Un habit blanc de patience  Lecture musicale

3 violons, 3 voix [création 2027]


Marguerite Gatignol dite "La Marguerite des Gaynes", "La Marguerite d'Espinchal", ou "La Trouilladoune », était une violoneuse notoire d'Espinchal (Puy-de-Dôme), connue des musiciens populaires du Massif Central de la Limagne jusqu’aux rives de la Dordogne. Née en 1847 à La Godivelle dans une famille de marchands de toile -vendeurs de tissus itinérants-, elle grandit sur les routes de France dans le frôlement des étoffes et le bruissement des charrettes chargées de draps et de rubans. Puis elle apprend le violon au conservatoire, avant de choisir la musique populaire du pays pour gagner sa vie dans les bals et foires du Sancy et du Cézallier. Symbole tutélaire de la musique des violoneux du Massif Central, elle avait aussi, dans le contexte de l’Auvergne de la fin du XIXème siècle, la grande singularité d’être une femme célibataire: libre, solitaire, aventureuse, Marguerite était marginale, ce qui a conduit à son internement en asile d’aliéné dans les années 1910, où elle s’est éteinte dans le silence et l’oubli.

 


Point de départ de ce nouveau spectacle, la vie de Marguerite Gatignol révèle un témoignage précieux de la condition des femmes dans le monde paysan d’avant-guerre en France.

Elle raconte la pression du patriarcat comme les chemins refusés par celles qui ne se conforment pas.

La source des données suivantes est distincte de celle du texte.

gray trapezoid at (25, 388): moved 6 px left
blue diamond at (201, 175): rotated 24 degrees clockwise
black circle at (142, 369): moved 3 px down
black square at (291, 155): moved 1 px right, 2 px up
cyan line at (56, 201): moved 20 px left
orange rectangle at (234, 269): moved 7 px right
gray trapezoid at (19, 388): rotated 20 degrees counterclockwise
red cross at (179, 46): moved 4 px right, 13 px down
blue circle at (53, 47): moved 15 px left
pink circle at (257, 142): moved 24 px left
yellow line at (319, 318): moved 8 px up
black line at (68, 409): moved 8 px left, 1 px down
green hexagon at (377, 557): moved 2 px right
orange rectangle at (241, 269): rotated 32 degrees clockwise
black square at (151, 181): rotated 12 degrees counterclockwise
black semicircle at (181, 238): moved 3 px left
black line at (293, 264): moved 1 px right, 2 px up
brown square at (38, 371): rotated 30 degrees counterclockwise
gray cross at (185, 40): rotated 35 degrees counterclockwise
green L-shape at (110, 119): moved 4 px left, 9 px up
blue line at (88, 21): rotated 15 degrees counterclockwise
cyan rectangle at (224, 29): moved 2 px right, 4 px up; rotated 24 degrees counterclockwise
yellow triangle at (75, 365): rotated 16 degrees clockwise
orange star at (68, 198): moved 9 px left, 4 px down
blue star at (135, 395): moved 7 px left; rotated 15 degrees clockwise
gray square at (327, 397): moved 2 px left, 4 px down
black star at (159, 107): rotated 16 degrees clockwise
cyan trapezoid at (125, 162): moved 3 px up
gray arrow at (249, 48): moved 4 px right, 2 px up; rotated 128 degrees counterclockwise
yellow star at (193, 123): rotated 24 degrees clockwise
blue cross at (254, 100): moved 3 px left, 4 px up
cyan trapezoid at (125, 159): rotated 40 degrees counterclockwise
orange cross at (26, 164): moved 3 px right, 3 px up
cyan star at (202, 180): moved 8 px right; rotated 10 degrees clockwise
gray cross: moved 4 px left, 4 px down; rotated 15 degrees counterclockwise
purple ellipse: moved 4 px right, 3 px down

Son célibat et sa profession de musicienne en font une figure totalement à contre-courant des normes de son milieu social, et la fin de sa vie rejoint en échos le destin tragique de Camille Claudel. Il s’agira alors de coudre texte et musique entre eux, dans une forme poétique où le récit de sa vie permettra d’évoquer la question du mariage et du célibat, en appui sur des lectures contemporaines comme les bandes-dessinées de Liv Stromquist.

La création musicale, comme toujours dans L’Excentrale, empruntera au répertoire de tradition orale du Massif Central et en proposera une relecture libre, nourrie par d’autres références (musique improvisée, musique baroque…).


Écriture musicale d'après chansons et mélodies de tradition orale : Clémence Cognet et Romain "Wilton" Maurel

Dramaturgie, mise en scène, jeu et violon : Iris Calipel, Clémence Cognet, Romain "Wilton" Maurel.